DIRECTIONS =>
Examine the records below. Report how many of their lines contain the word "Ciências", with no other content.

== EXERCISE DATA ==

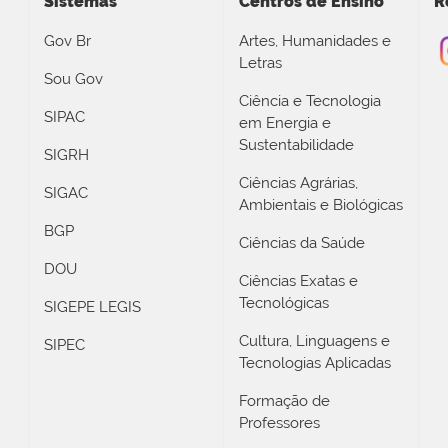
Sistemas
Centros de Ensino
R
Gov Br
Artes, Humanidades e
Letras
Sou Gov
Ciência e Tecnologia
SIPAC
em Energia e
Sustentabilidade
SIGRH
Ciências Agrárias,
SIGAC
Ambientais e Biológicas
BGP
Ciências da Saúde
DOU
Ciências Exatas e
Tecnológicas
SIGEPE LEGIS
Cultura, Linguagens e
SIPEC
Tecnologias Aplicadas
Formação de
Professores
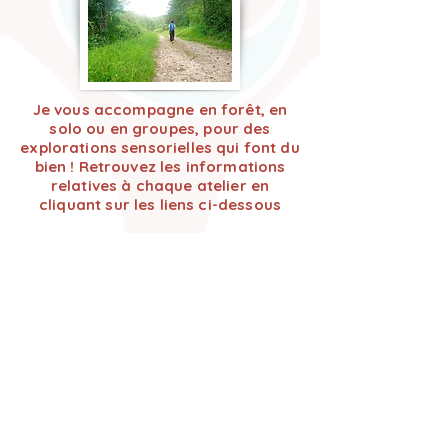
Je vous accompagne en forêt, en
solo ou en groupes, pour des
explorations sensorielles qui font du
bien ! Retrouvez les informations
relatives à chaque atelier en
cliquant sur les liens ci-dessous
Immersions collectives
Séance individuelle
Pour les groupes sur-mesure (entreprises, groupes en semai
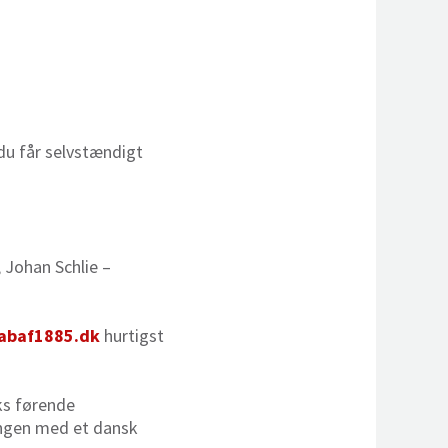
du får selvstændigt
 Johan Schlie –
abaf1885.dk
hurtigst
ks førende
ingen med et dansk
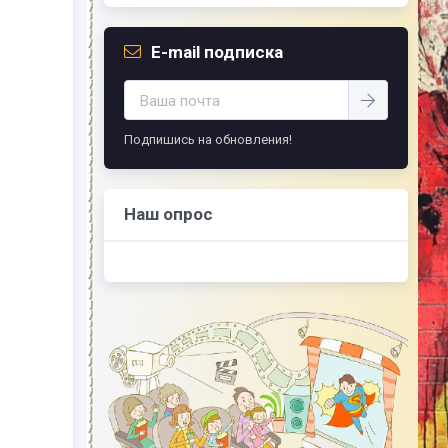
E-mail подписка
Подпишись на обновления!
Наш опрос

===

TASK RESULT =>
3